The telltale signature of abundant dust lies in the galaxy’s ultraviolet light continuum, which has a relatively flat slope due to absorption by dust. Rodighiero notes that while the researchers’ analysis indicates that the reddening effect comes primarily from dust, they are still looking for more direct evidence, because light emanating from ionized gas clusters in the galaxy may also be involved. By obtaining a spectrum of EGS-z11-R0, that is, collecting and analyzing its light into constituent colors or wavelengths, the team also found evidence for the presence of carbon as another sign of galactic maturity. “There’s a whole cycle that has to happen before you get to a heavily dust-obscured red galaxy like this,” says van Dokkum. “It’s surprising that this happened so quickly and so early.” The study is a “tour de force” for extracting such indicative signatures, he adds.
The new red monster is just one of a growing group, with others typically spotted around a billion years after the big bang. Such galaxies had already surprised astronomers because of their surprising maturity. But with its location only 400 million years ago in the history of the universe, the new monster is something of an anomaly among anomalies. Yet JWST’s careful gaze can return to even further into the past. So far, the telescope has managed to spot galaxies around 280 million years after the Big Bang. This new discovery, however, seems to push back the first epochs of galaxy formation in the universe even further than astronomers had imagined. Given the time it takes for stars to produce such atoms and dust, van Dokkum says, the existence of EGS-z11-R0 suggests that astronomers could spot galaxies as early as 200 million years after the big bang.
As the new class of ancient red monsters emerges, some key questions also arise: How does dust accumulate so quickly, and why do only some galaxies have it? Finding answers will likely involve gathering a larger sample of these early-appearing red monsters, as well as observing them through different instruments aboard JWST, capable of detecting shorter and longer infrared wavelengths, says Callum Donnan, an expert on galactic evolution at the National Science Foundation’s National Optical-Infrared Astronomy Research Laboratory, who was not involved in the study.

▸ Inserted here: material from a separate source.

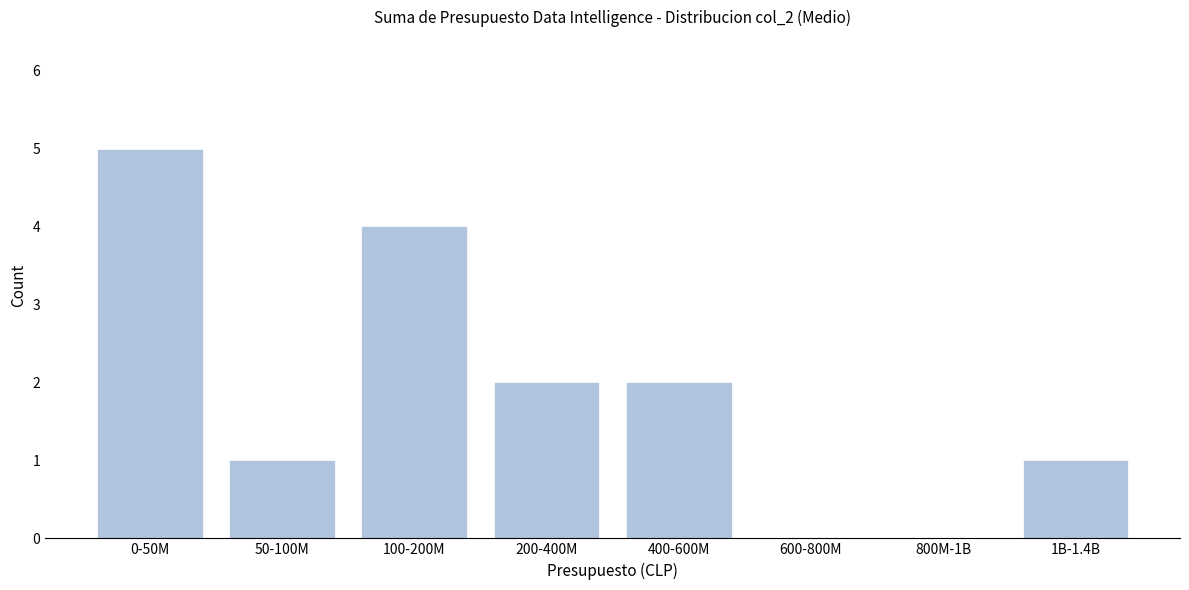

Reading left to right, what are all the values shown in this chart?

0-50M=5	50-100M=1	100-200M=4	200-400M=2	400-600M=2	600-800M=0	800M-1B=0	1B-1.4B=1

Rodighiero and his team already have suspicions about how red and blue monsters can coexist in the early universe. Perhaps blue galaxies were actually born from red galaxies as the dust dispersed. “We think they are linked by the same evolutionary history,” she says. “It’s just that we capture galaxies in different periods, and it is much easier to detect a blue monster.” She and her team hope that discovering more objects could help astronomers understand these galactic phases, and they also plan to examine a wider range of infrared light to fully confirm that EGS-z11-R0’s redness comes from its dust.